───── Recorded data
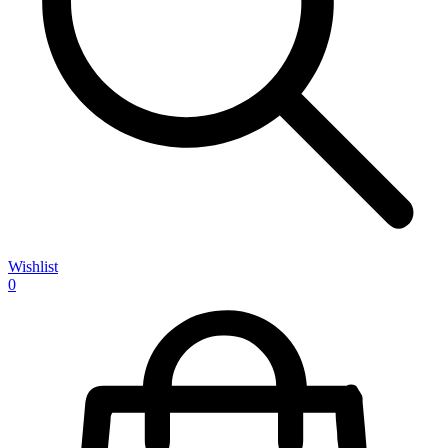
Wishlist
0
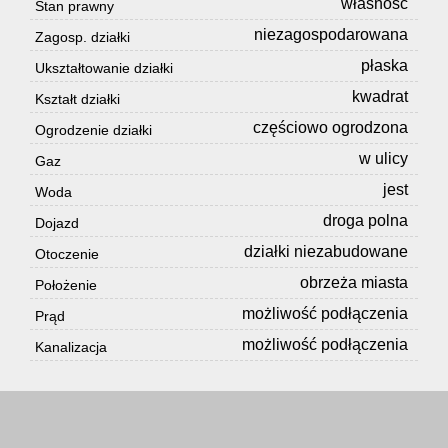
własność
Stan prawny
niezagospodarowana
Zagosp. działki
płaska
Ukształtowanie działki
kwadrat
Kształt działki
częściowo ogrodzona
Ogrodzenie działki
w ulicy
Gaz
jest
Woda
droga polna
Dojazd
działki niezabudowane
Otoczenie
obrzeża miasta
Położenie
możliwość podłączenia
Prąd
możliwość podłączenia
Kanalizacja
──────────
> [Requirement]:
Extract the lines above word for word, leaving out the pictures.

> [Reply]:
Wishlist
0
własność
Stan prawny
niezagospodarowana
Zagosp. działki
płaska
Ukształtowanie działki
kwadrat
Kształt działki
częściowo ogrodzona
Ogrodzenie działki
w ulicy
Gaz
jest
Woda
droga polna
Dojazd
działki niezabudowane
Otoczenie
obrzeża miasta
Położenie
możliwość podłączenia
Prąd
możliwość podłączenia
Kanalizacja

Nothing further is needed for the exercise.